Place warm water and molasses in a large mixing bowl. Sprinkle yeast over the water and let sit for 5 minutes while the yeast activates.
Add wheat and rye flours, brown sugar, orange zest and salt to the yeast mixture and mix until a shaggy dough forms. Add butter and continue to mix until the dough pulls away from the side of the bowl. Turn dough out onto a lightly floured counter and knead for about 10 minutes, or until you can stretch a small portion of the dough into a thin membrane (this is called the “window pane test”). Add more wheat flour as needed if dough is too sticky. If you are using an electric mixer, knead for 4 minutes on medium speed with the dough hook attachment.
Place dough in a clean, oiled bowl, cover and allow to rise until doubled in size, about 1 hour. Punch down the dough, cover and let rise another 30 minutes. Preheat oven to 350°F and lightly oil a 9 x 5-inch loaf pan.
Place dough on a lightly floured counter and shape into a loaf. Place loaf in the prepared pan, cover and let rise for 30–45 minutes, or until the dough crowns nicely above the pan and gives with a gentle press of the fingers, leaving a faint indentation.

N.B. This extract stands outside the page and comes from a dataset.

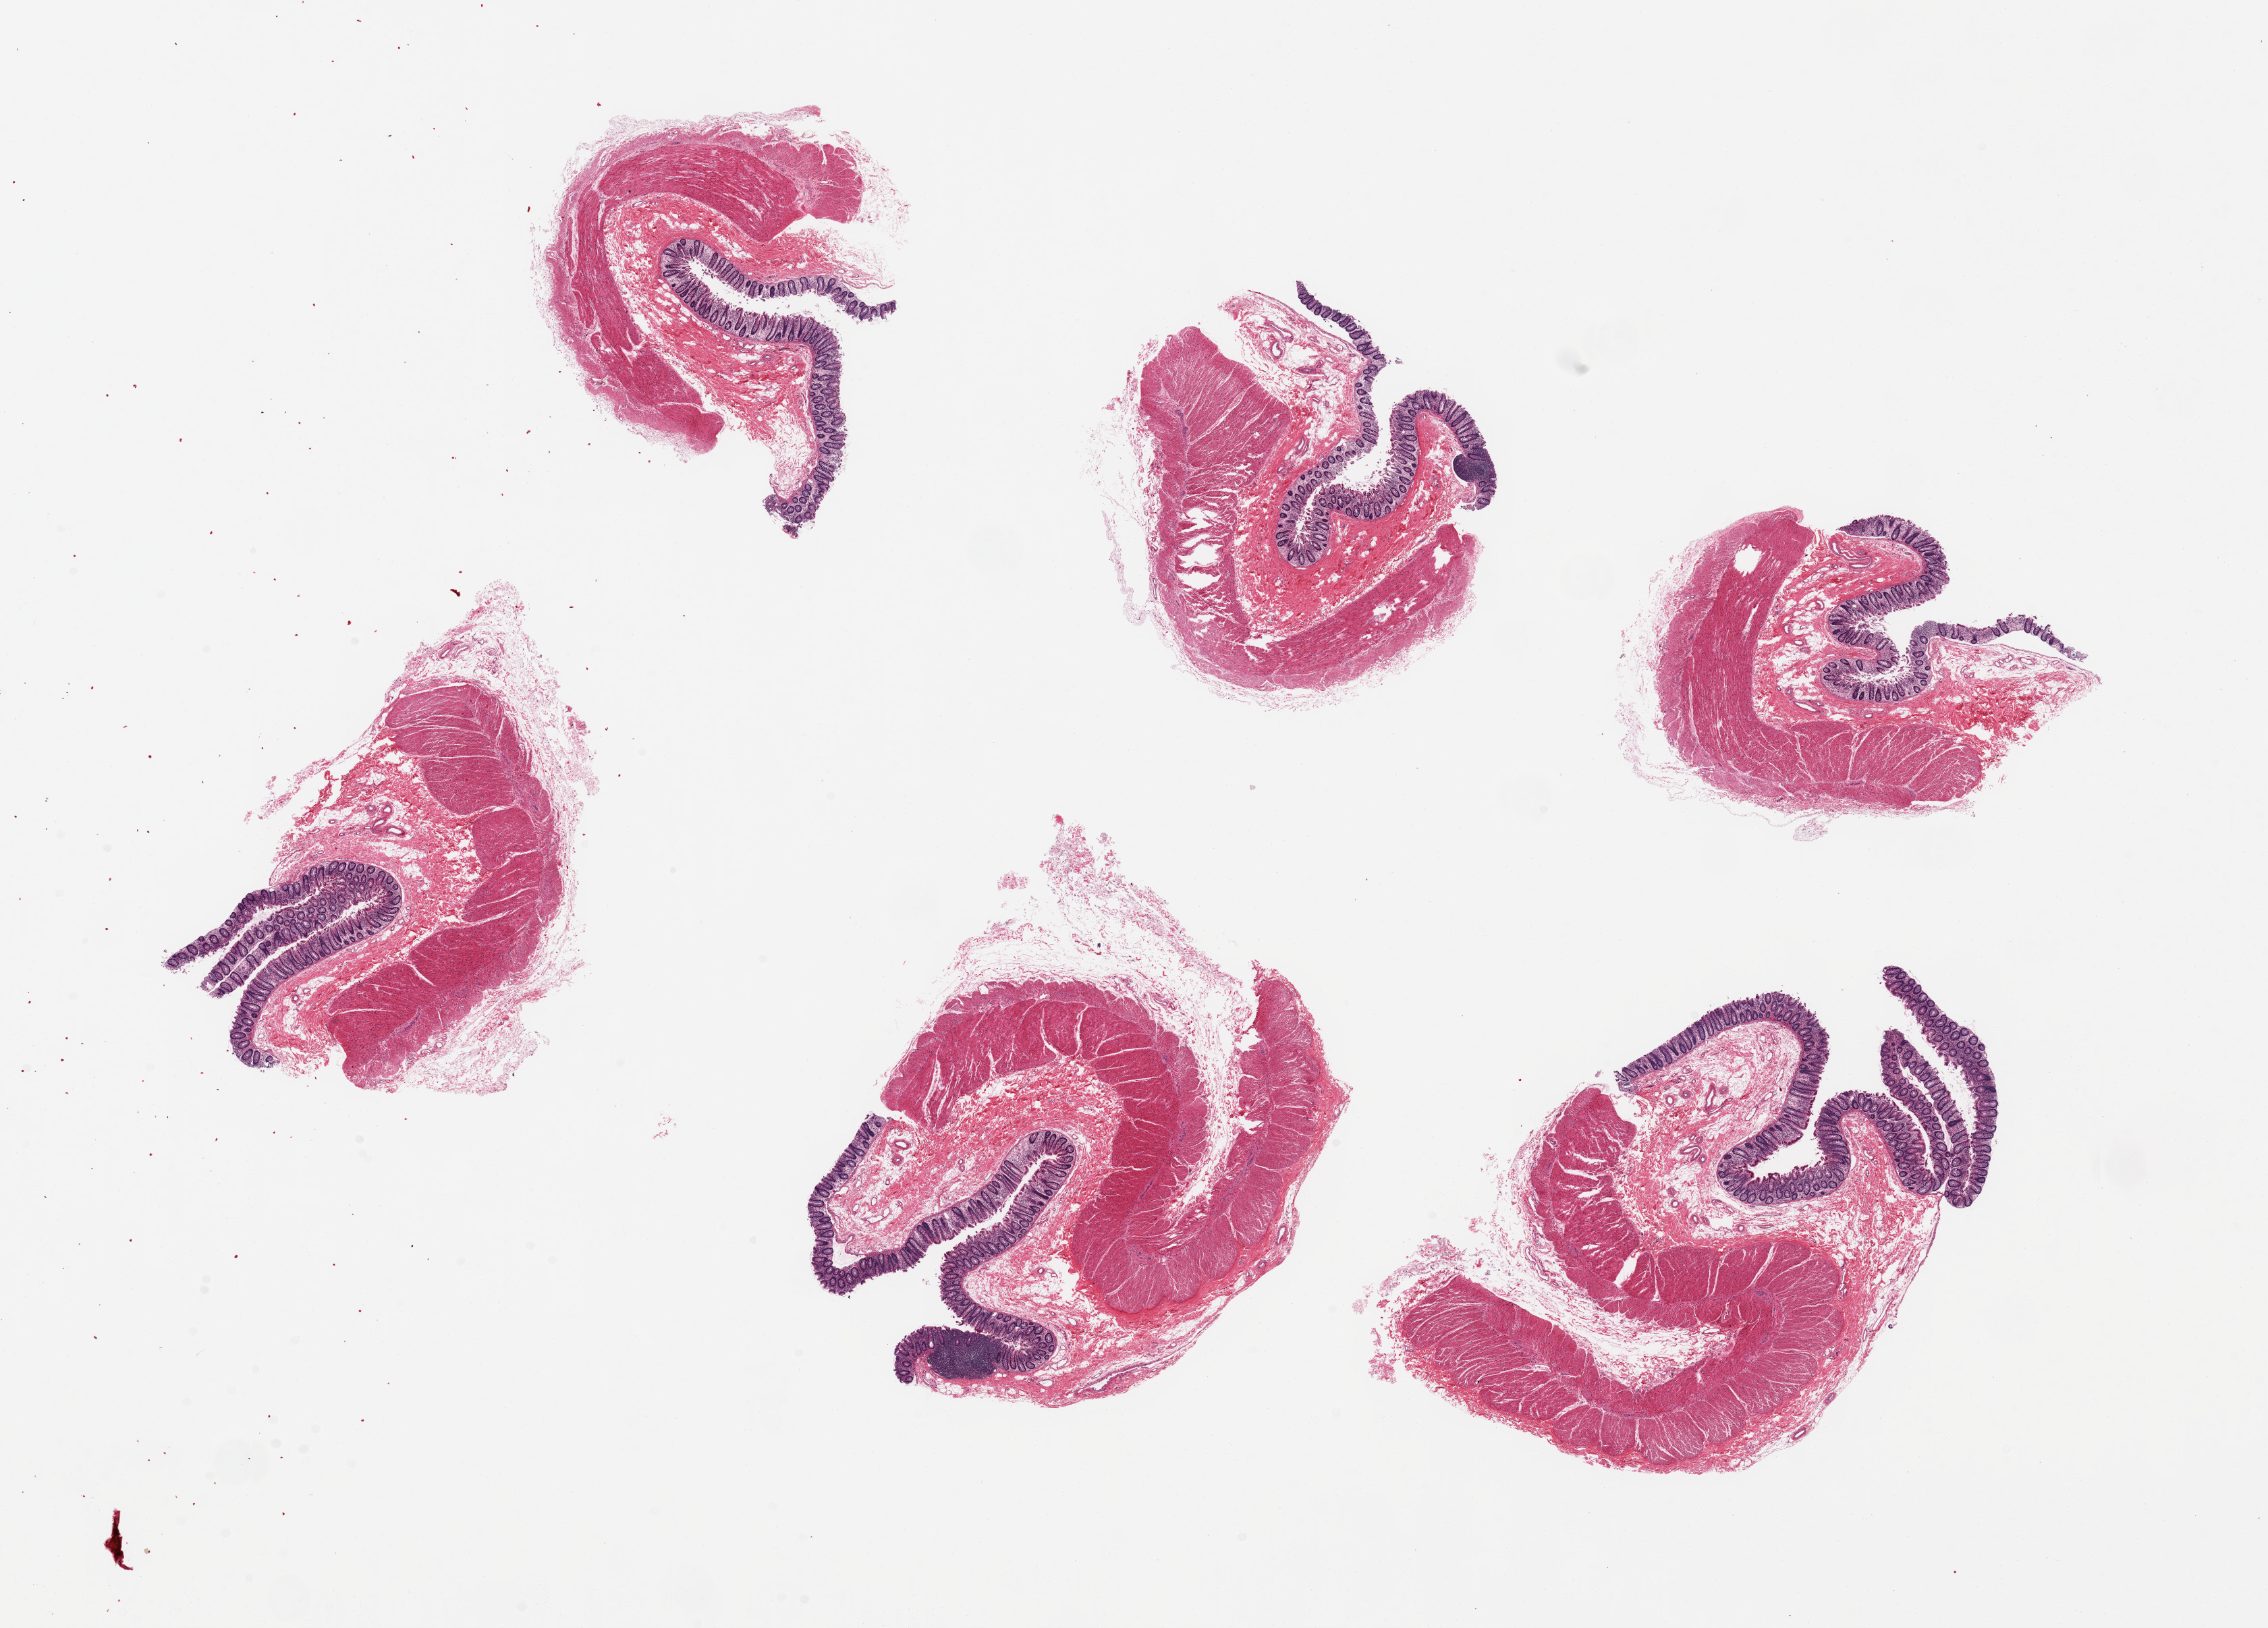
Hematoxylin and eosin (H&E) whole-slide image, a low-resolution overview of the entire scanned area, about 26.6 x 19.1 mm; PAXgene-fixed, paraffin-embedded tissue; target tissue: transverse colon; donor tissue sample. Donor sex: female.
Review note (as recorded): 6 pieces up to 7.6x8.7 mm; surface partially sloughed.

Bake for 50–60 minutes until golden-brown and hollow sounding when tapped. The internal temperature should be between 180–200°F. Cool on a wire rack.
Bread Machine
Add the ingredients to the bread pan following manufacturer’s instructions. Bake on machine’s basic wheat bread setting. Check dough before final rise and, if necessary, adjust its placement in the pan for level height during baking.